Start of Passage shown

On 2018-01-03 00:23, Arnd Bergmann wrote:

On Tue, Jan 2, 2018 at 4:36 PM, Wang, Haiyue <haiyue.wang@linux.intel.com> wrote:

On 2018-01-02 23:13, Arnd Bergmann wrote:

On 2017-12-31 07:10, Arnd Bergmann wrote:

On the slave side, it seems that aspeed have implemented the
virtual wires partially in hardware and require a driver like the one
you wrote to reply to some of the wires being accessed by the host,
but again it seems plausible that this could be implemented in another
BMC using a generic SPI slave and a transaction layer written
entirely in software.

Yes, you are right, Aspeed have implemented the virtual wires partially.
Tthat's why I named it
as aspeed-espi-slave driver.

Maybe the name should be more specific and refer to only virtual-wire
rather than espi-slave?

We changed Aspeed's reference code about virtual-wire to production code,
which meets the upstream code style. If other people used new features in eSPI
slave, they can add into this place one by one, which is proved to work. This is
a eSPI slave start point for Aspeed, not just virtual wires.

I fear this could tie the application-level protocol too closely to the aspeed
hardware driver. More on that below.

Looks like yes, for eSPI is new thing, not sure other BMC chip company how to design the eSPI slave.


      

        

          

            
You can image bellowing work path:

  KCS    Mailbox  Snoop (Port 80)  UART ....
    ^        ^                 ^                          ^
    |         |                |                           |
    |         |                |                           |
     \        |                /                          /
              { LPC IP }            <-------------------- { eSPI IP to
decode
the mmio address }


          

          
This is all handled by the drivers/misc/aspeed-lpc-snoop.c driver, right?


        

        
This driver just handle port 80. And later may have kcs-bmc.c upstream from
openbmc
project: https://github.com/openbmc/docs/blob/master/kernel-development.md


      

      
Ok.



      

        

          

            
And in our first generation eSPI x86 server, we  just use the eSPI new
function to decode the VW to boot the PCH (eSPI master).

Other functions such as GPIO SMBus, we didn't use it. So for making
things clean, we just keep the basic code, which is verified and tested
well.


          

          
For the upstream submission, having the code verified and tested
is secondary, it most of all must be maintainable in the future ;-)

End of Passage shown
Start of Provided records

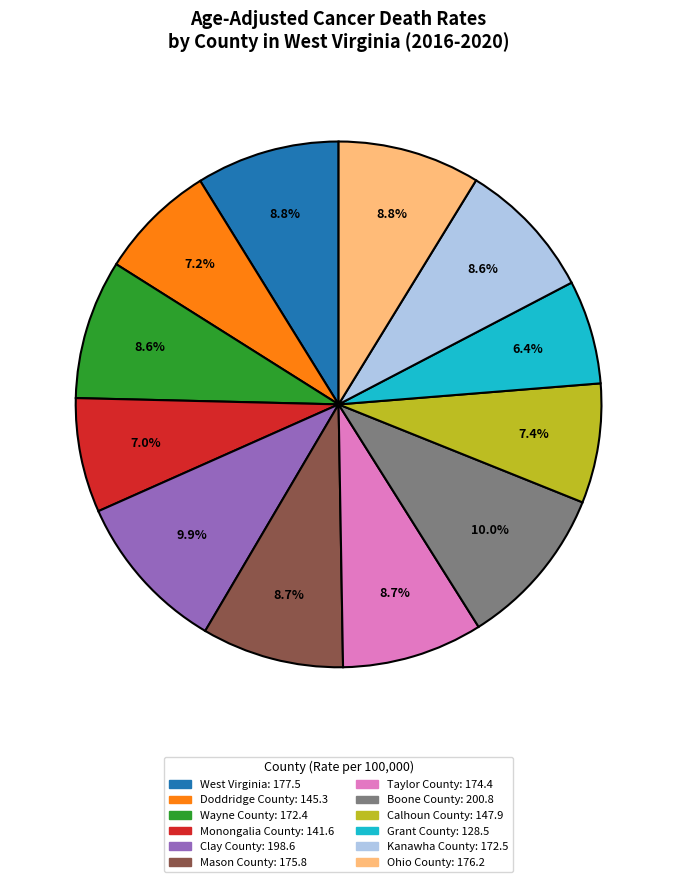

Does any single category account for the majority?

No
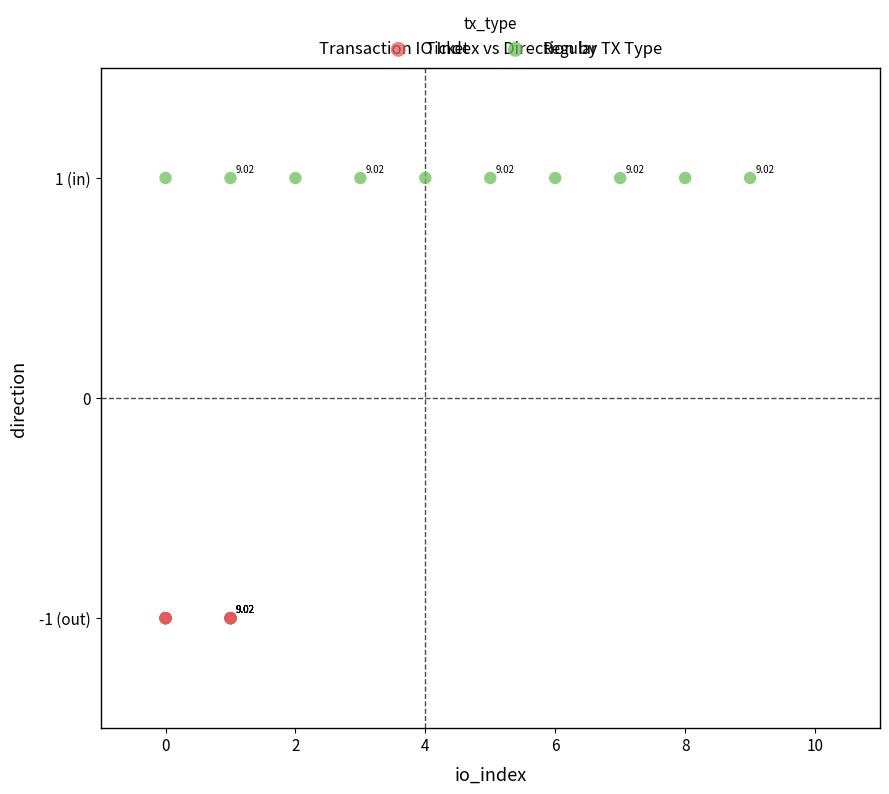

Which series reaches the maximum Y coordinate?

Regular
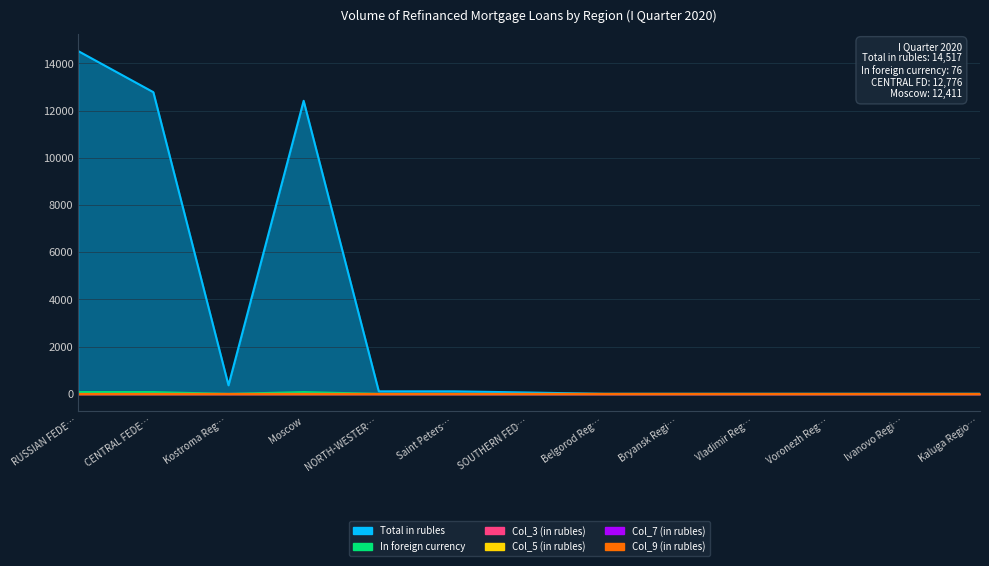

The value of Col_9 (in rubles) at Moscow is 0. True or false?

True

End of Provided records

▶ [Exercises]:
[A] Translate this sentence from the eSPI driver thread into German: "I fear this could tie the application-level protocol too closely to the aspeed hardware driver."
[B] Print the eSPI driver thread from "We changed Aspeed's" up to and including "just virtual wires.".

▶ [List of solutions]:
[A] Ich befürchte, dass dies das Protokoll auf Anwendungsebene zu eng an den Aspeed-Hardwaretreiber binden könnte.

[B]
We changed Aspeed's reference code about virtual-wire to production code,
which meets the upstream code style. If other people used new features in eSPI
slave, they can add into this place one by one, which is proved to work. This is
a eSPI slave start point for Aspeed, not just virtual wires.